Make an exact copy of all the entries, but do not reproduce the pictures.

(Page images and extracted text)
------------

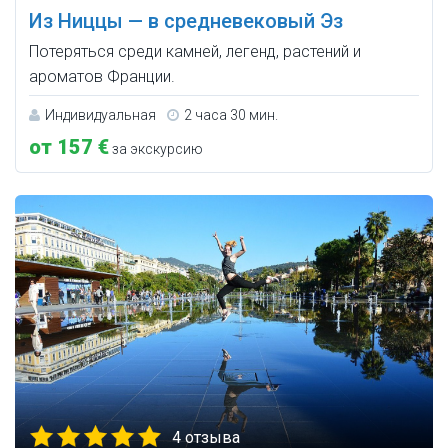
Из Ниццы — в средневековый Эз
Потеряться среди камней, легенд, растений и
ароматов Франции.
Индивидуальная
2 часа 30 мин.
от 157 €
за экскурсию
4 отзыва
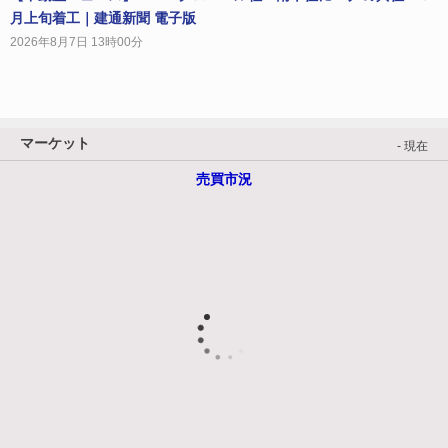
月上旬着工｜建通新聞 電子版
2026年8月7日 13時00分
マーケット
- 現在
売買市況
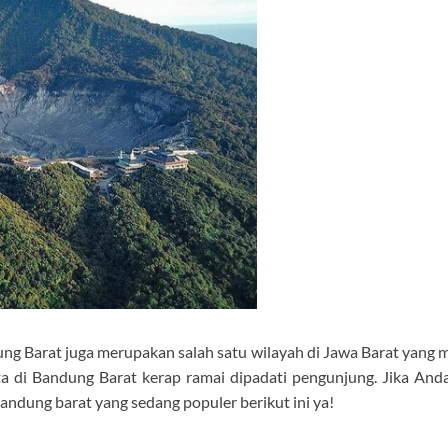
ng Barat juga merupakan salah satu wilayah di Jawa Barat yang me
sata di Bandung Barat kerap ramai dipadati pengunjung. Jika An
andung barat yang sedang populer berikut ini ya!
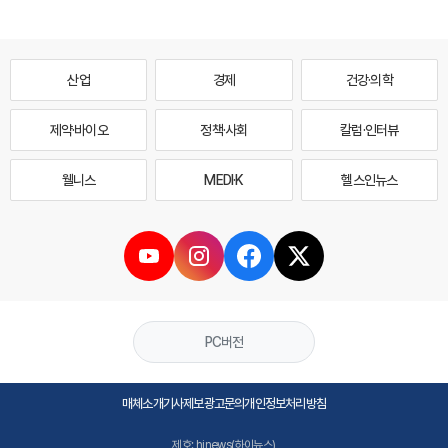
산업
경제
건강·의학
제약·바이오
정책·사회
칼럼·인터뷰
웰니스
MEDI·K
헬스인뉴스
PC버전
매체소개
기사제보
광고문의
개인정보처리방침
제호: hinews(하이뉴스)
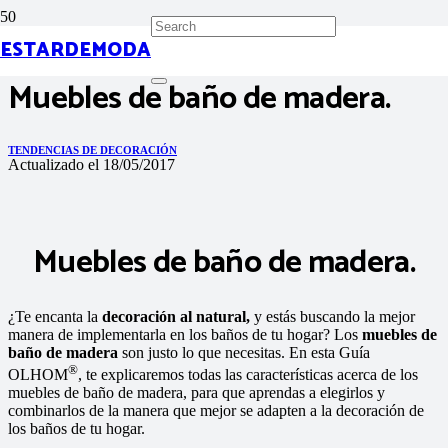
ESTARDEMODA
Muebles de baño de madera.
TENDENCIAS DE DECORACIÓN
Actualizado el
18/05/2017
Muebles de baño de madera.
¿Te encanta la
decoración al natural,
y estás buscando la mejor
manera de implementarla en los baños de tu hogar? Los
muebles de
baño de madera
son justo lo que necesitas. En esta Guía
®
OLHOM
, te explicaremos todas las características acerca de los
muebles de baño de madera, para que aprendas a elegirlos y
combinarlos de la manera que mejor se adapten a la decoración de
los baños de tu hogar.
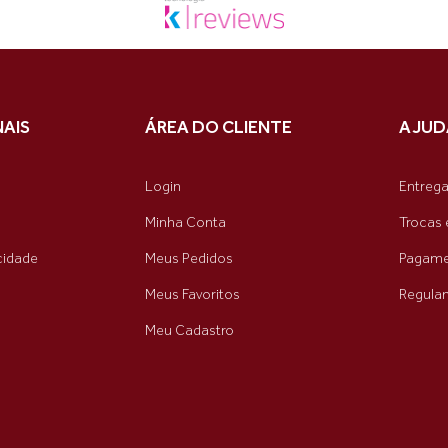
NAIS
ÁREA DO CLIENTE
AJUD
Login
Entreg
Minha Conta
Trocas 
acidade
Meus Pedidos
Pagame
Meus Favoritos
Regula
Meu Cadastro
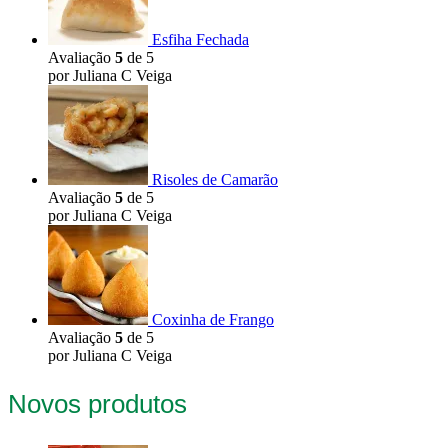
Esfiha Fechada
Avaliação
5
de 5
por Juliana C Veiga
Risoles de Camarão
Avaliação
5
de 5
por Juliana C Veiga
Coxinha de Frango
Avaliação
5
de 5
por Juliana C Veiga
Novos produtos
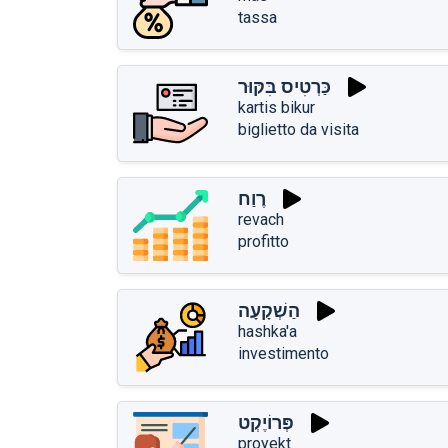
tassa
כַּרְטִיס בִּקּוּר
kartis bikur
biglietto da visita
רֶוַח
revach
profitto
הַשְׁקָעָה
hashka'a
investimento
פְּרוֹיֶקְט
proyekt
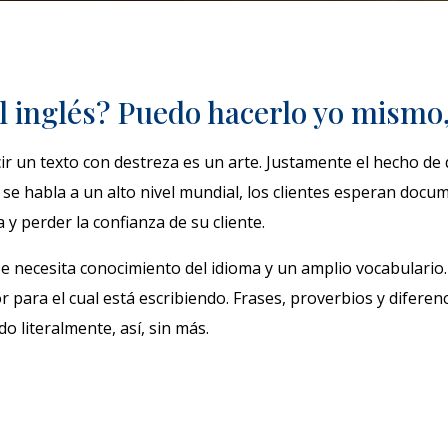
l inglés? Puedo hacerlo yo mismo
cir un texto con destreza es un arte. Justamente el hecho 
a se habla a un alto nivel mundial, los clientes esperan docu
y perder la confianza de su cliente.
se necesita conocimiento del idioma y un amplio vocabulario.
 para el cual está escribiendo. Frases, proverbios y diferenc
 literalmente, así, sin más.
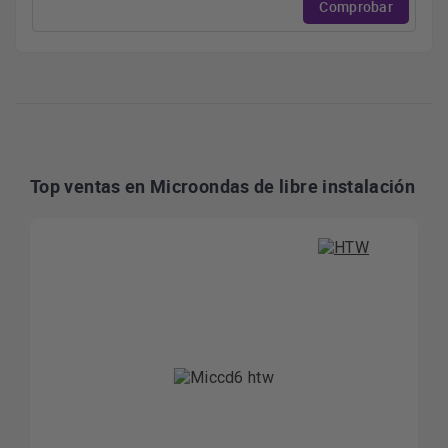
Comprobar
Top ventas en Microondas de libre instalación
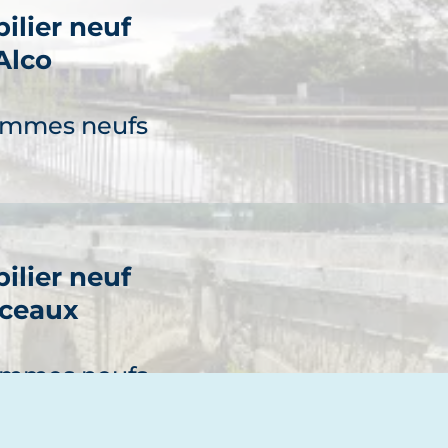
ilier neuf
Alco
ammes neufs
ilier neuf
ceaux
découvre
ammes neufs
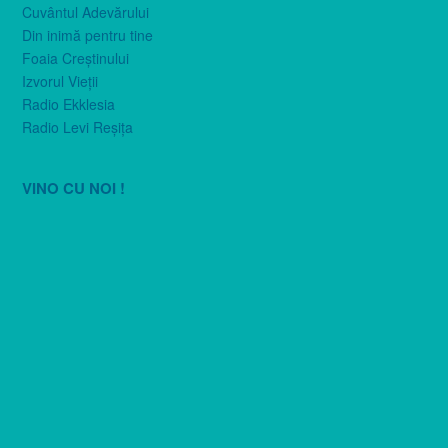
Cuvântul Adevărului
Din inimă pentru tine
Foaia Creştinului
Izvorul Vieţii
Radio Ekklesia
Radio Levi Reşiţa
VINO CU NOI !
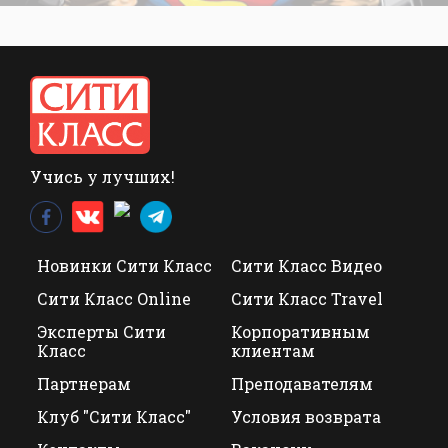
Учись у лучших!
Новинки Сити Класс
Сити Класс Видео
Сити Класс Online
Сити Класс Travel
Эксперты Сити
Корпоративным
Класс
клиентам
Партнерам
Преподавателям
Клуб "Сити Класс"
Условия возврата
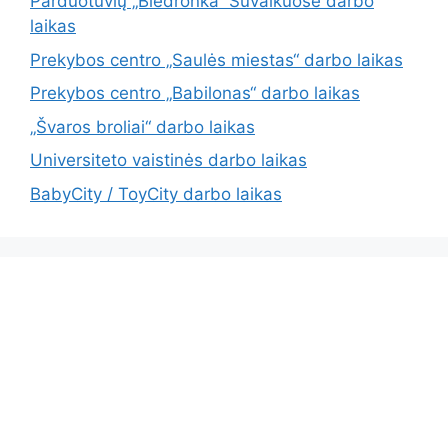
Parduotuvių „Biedronka“ Suvalkuose darbo
laikas
Prekybos centro „Saulės miestas“ darbo laikas
Prekybos centro „Babilonas“ darbo laikas
„Švaros broliai“ darbo laikas
Universiteto vaistinės darbo laikas
BabyCity / ToyCity darbo laikas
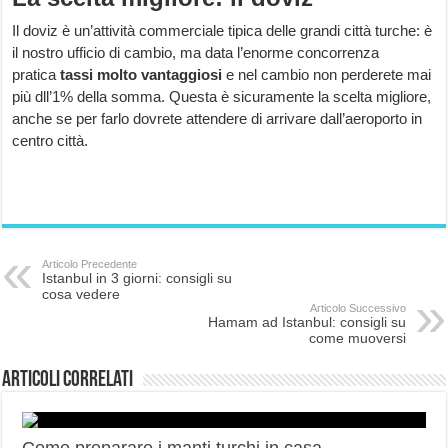
Il doviz è un’attività commerciale tipica delle grandi città turche: è
il nostro ufficio di cambio, ma data l’enorme concorrenza
pratica
tassi molto vantaggiosi
e nel cambio non perderete mai
più dll’1% della somma. Questa è sicuramente la scelta migliore,
anche se per farlo dovrete attendere di arrivare dall’aeroporto in
centro città.
Articolo Precedente
Istanbul in 3 giorni: consigli su
cosa vedere
Articolo Successivo
Hamam ad Istanbul: consigli su
come muoversi
Articoli correlati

------------

→ **Solution for this problem**:
Из Ниццы — в средневековый Эз
Потеряться среди камней, легенд, растений и
ароматов Франции.
Индивидуальная
2 часа 30 мин.
от 157 €
за экскурсию
4 отзыва
月上旬着工｜建通新聞 電子版
2026年8月7日 13時00分
マーケット
- 現在
売買市況
ng Barat juga merupakan salah satu wilayah di Jawa Barat yang me
sata di Bandung Barat kerap ramai dipadati pengunjung. Jika An
andung barat yang sedang populer berikut ini ya!
산업
경제
건강·의학
제약·바이오
정책·사회
칼럼·인터뷰
웰니스
MEDI·K
헬스인뉴스
PC버전
매체소개
기사제보
광고문의
개인정보처리방침
제호: hinews(하이뉴스)
ESTARDEMODA
Muebles de baño de madera.
TENDENCIAS DE DECORACIÓN
Actualizado el
18/05/2017
Muebles de baño de madera.
¿Te encanta la
decoración al natural,
y estás buscando la mejor
manera de implementarla en los baños de tu hogar? Los
muebles de
baño de madera
son justo lo que necesitas. En esta Guía
®
OLHOM
, te explicaremos todas las características acerca de los
muebles de baño de madera, para que aprendas a elegirlos y
combinarlos de la manera que mejor se adapten a la decoración de
los baños de tu hogar.
NAIS
ÁREA DO CLIENTE
AJUD
Login
Entreg
Minha Conta
Trocas 
acidade
Meus Pedidos
Pagame
Meus Favoritos
Regula
Meu Cadastro
Esfiha Fechada
Avaliação
5
de 5
por Juliana C Veiga
Risoles de Camarão
Avaliação
5
de 5
por Juliana C Veiga
Coxinha de Frango
Avaliação
5
de 5
por Juliana C Veiga
Novos produtos
tassa
כַּרְטִיס בִּקּוּר
kartis bikur
biglietto da visita
רֶוַח
revach
profitto
הַשְׁקָעָה
hashka'a
investimento
פְּרוֹיֶקְט
proyekt
l inglés? Puedo hacerlo yo mismo
cir un texto con destreza es un arte. Justamente el hecho 
a se habla a un alto nivel mundial, los clientes esperan docu
y perder la confianza de su cliente.
se necesita conocimiento del idioma y un amplio vocabulario.
 para el cual está escribiendo. Frases, proverbios y diferenc
 literalmente, así, sin más.
Comprobar
Top ventas en Microondas de libre instalación
ilier neuf
Alco
ammes neufs
ilier neuf
ceaux
découvre
ammes neufs
Cuvântul Adevărului
Din inimă pentru tine
Foaia Creştinului
Izvorul Vieţii
Radio Ekklesia
Radio Levi Reşiţa
VINO CU NOI !
Учись у лучших!
Новинки Сити Класс
Сити Класс Видео
Сити Класс Online
Сити Класс Travel
Эксперты Сити
Корпоративным
Класс
клиентам
Партнерам
Преподавателям
Клуб "Сити Класс"
Условия возврата
Parduotuvių „Biedronka“ Suvalkuose darbo
laikas
Prekybos centro „Saulės miestas“ darbo laikas
Prekybos centro „Babilonas“ darbo laikas
„Švaros broliai“ darbo laikas
Universiteto vaistinės darbo laikas
BabyCity / ToyCity darbo laikas
Il doviz è un’attività commerciale tipica delle grandi città turche: è
il nostro ufficio di cambio, ma data l’enorme concorrenza
pratica
tassi molto vantaggiosi
e nel cambio non perderete mai
più dll’1% della somma. Questa è sicuramente la scelta migliore,
anche se per farlo dovrete attendere di arrivare dall’aeroporto in
centro città.
Articolo Precedente
Istanbul in 3 giorni: consigli su
cosa vedere
Articolo Successivo
Hamam ad Istanbul: consigli su
come muoversi
Articoli correlati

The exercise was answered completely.